Keynote Presentation title: "Research Objects: the why, what, and how. "

Abstract

In practice the exchange, reuse and reproduction of scientific experiments is hard, dependent on bundling and exchanging the experimental methods, computational codes, data, algorithms, workflows and so on along with the narrative. These "Research Objects" are not fixed, just as research is not “finished”: codes fork, data is updated, algorithms are revised, workflows break, service updates are released. Neither should they be viewed just as second-class artifacts tethered to publications, but the focus of research outcomes in their own right: articles clustered around datasets, methods with citation profiles. Many funders and publishers have come to acknowledge this, moving to data sharing policies and provisioning e-infrastructure platforms. Many researchers recognise the importance of working with Research Objects. The term has become widespread.

However. What is a Research Object?  How do you mint one, exchange one, build a platform to support one, curate one? How do we introduce them in a lightweight way that platform developers can migrate to? What is the practical impact of a Research Object Commons on training, stewardship, scholarship, sharing? How do we address the scholarly and technological debt of making and maintaining Research Objects? Are there any examples?

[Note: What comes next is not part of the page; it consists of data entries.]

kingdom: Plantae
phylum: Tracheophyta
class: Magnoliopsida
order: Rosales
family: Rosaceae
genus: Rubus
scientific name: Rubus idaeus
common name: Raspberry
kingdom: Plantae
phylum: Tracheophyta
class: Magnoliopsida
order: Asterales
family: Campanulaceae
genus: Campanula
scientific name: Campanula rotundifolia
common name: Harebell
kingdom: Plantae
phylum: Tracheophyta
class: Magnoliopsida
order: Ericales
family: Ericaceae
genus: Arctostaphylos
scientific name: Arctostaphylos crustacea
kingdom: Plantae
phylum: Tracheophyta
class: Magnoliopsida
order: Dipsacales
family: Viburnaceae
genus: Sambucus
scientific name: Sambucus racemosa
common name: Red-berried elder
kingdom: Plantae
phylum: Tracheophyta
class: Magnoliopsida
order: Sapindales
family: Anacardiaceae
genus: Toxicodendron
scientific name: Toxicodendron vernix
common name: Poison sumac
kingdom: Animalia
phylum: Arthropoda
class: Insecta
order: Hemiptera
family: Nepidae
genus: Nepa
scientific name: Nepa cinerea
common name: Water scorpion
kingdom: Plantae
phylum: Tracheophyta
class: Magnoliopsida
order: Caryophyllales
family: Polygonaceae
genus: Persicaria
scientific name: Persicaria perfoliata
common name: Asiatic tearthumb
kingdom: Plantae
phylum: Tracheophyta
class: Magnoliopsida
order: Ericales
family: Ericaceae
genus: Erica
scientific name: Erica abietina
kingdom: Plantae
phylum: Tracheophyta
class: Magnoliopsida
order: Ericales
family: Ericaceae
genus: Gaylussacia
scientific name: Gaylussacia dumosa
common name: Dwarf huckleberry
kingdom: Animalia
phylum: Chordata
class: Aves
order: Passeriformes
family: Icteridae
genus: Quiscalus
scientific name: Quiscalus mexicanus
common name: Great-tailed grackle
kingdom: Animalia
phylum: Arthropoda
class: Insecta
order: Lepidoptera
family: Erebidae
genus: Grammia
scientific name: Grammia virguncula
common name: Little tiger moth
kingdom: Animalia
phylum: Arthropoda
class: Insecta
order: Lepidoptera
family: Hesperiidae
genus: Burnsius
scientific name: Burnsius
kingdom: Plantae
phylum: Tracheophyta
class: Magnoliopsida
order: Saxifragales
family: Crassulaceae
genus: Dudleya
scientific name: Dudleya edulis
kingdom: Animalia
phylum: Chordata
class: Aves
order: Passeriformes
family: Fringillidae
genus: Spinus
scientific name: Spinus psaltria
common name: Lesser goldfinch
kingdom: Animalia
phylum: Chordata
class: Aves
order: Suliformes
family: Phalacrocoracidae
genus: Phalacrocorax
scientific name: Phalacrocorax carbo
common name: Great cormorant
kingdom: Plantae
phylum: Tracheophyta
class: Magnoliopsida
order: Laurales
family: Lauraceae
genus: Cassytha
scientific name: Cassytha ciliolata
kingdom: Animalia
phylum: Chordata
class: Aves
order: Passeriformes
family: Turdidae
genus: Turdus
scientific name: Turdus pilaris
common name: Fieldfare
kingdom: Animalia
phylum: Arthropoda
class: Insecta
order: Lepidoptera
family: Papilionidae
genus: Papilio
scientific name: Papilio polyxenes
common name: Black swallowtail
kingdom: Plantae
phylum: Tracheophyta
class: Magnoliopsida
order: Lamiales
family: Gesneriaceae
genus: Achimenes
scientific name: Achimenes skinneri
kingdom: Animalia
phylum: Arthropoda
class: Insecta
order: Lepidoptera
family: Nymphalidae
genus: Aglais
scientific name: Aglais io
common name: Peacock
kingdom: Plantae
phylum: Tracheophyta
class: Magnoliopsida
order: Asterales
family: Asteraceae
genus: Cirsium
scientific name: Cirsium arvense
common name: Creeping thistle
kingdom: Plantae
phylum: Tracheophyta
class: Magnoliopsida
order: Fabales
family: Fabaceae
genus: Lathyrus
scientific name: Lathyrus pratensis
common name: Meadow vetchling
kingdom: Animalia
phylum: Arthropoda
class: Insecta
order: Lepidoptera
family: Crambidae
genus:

 I’ll present our practical experiences of the why, what and how of Research Objects.

 

Biography

 keynoteCarole Goble is a Professor in the School of Computer Science, at the University of Manchester in the UK. She leads a large team of researchers and developers working in e-Science, building e-infrastructure for researchers working at the lab, national, and pan-national level. She is heavily involved in European cyberinfrastructures for the Life Sciences and is currently active in linking these with the NIH BD2K Commons initiative.

She applies technical advances in knowledge technologies, distributed computing, workflows and social computing to solve information management problems for Life Scientists, especially Systems Biology, and other scientific disciplines, including Biodiversity, Chemistry, Health informatics and Astronomy. Her current research interests are in reproducible research, asset curation and preservation, semantic interoperability, knowledge exchange between scientists and new models of scholarly communication. She has recently been advocating the releasing of research as Research Objects (www.researchobject.org) and is a long-established leading figure in the Semantic Web and Linked Data, chairing the International Semantic Web Conference in 2014 and co-founding the leading journal in the field.

Goble serves on numerous committees, including advisory boards for Force11 and Software Carpentry, and is a State appointee to the UK’s Biotechnology and Biological Sciences Research Council. At a local level she chairs her institution’s Academic advisory committees for the institutional repository and Research Data Management. In 2008 she was awarded the Microsoft Jim Gray award for outstanding contributions to e-Science and in 2010 was elected a Fellow of the UK’s Royal Academy of Engineering. In 2014 she was appointed Commander of the Order of the British Empire for her Services to Science.